• _HOW TO COMPLETE THIS TASK_:
Only one stretch of the data below is wanted: the lines starting at the one with "FE.N.I.A.R.CO" and ending at the one with "Важно помнить, что", both included, given again exactly.

• _DATA_:
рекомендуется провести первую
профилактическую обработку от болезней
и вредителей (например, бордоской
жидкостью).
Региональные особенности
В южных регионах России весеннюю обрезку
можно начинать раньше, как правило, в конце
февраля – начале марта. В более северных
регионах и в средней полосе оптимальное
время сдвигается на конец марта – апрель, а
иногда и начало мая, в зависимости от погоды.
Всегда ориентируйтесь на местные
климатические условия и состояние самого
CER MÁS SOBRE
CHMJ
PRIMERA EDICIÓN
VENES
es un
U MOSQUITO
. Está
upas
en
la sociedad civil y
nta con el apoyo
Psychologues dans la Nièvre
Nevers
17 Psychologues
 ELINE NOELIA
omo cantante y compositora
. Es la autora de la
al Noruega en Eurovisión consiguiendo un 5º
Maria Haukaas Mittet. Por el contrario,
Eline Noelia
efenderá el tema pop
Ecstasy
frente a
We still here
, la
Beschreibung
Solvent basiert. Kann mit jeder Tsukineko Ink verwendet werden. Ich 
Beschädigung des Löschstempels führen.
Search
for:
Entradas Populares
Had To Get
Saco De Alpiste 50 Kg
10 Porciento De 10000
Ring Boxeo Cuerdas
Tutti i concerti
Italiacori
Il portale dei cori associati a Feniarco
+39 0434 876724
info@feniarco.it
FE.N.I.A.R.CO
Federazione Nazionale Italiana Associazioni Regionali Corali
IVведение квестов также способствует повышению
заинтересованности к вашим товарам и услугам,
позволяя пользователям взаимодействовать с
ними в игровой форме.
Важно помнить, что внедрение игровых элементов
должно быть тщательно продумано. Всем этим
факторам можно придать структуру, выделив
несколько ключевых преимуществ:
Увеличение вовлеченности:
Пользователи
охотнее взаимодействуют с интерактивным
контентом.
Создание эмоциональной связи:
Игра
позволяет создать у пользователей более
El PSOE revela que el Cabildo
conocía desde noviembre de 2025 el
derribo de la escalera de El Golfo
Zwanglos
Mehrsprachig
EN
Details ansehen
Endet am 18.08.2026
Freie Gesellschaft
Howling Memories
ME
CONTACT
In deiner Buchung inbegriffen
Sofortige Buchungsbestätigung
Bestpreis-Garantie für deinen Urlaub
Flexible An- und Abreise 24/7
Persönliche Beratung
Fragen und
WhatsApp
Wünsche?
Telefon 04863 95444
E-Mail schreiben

• _TASK OUTPUT_:
FE.N.I.A.R.CO
Federazione Nazionale Italiana Associazioni Regionali Corali
IVведение квестов также способствует повышению
заинтересованности к вашим товарам и услугам,
позволяя пользователям взаимодействовать с
ними в игровой форме.
Важно помнить, что внедрение игровых элементов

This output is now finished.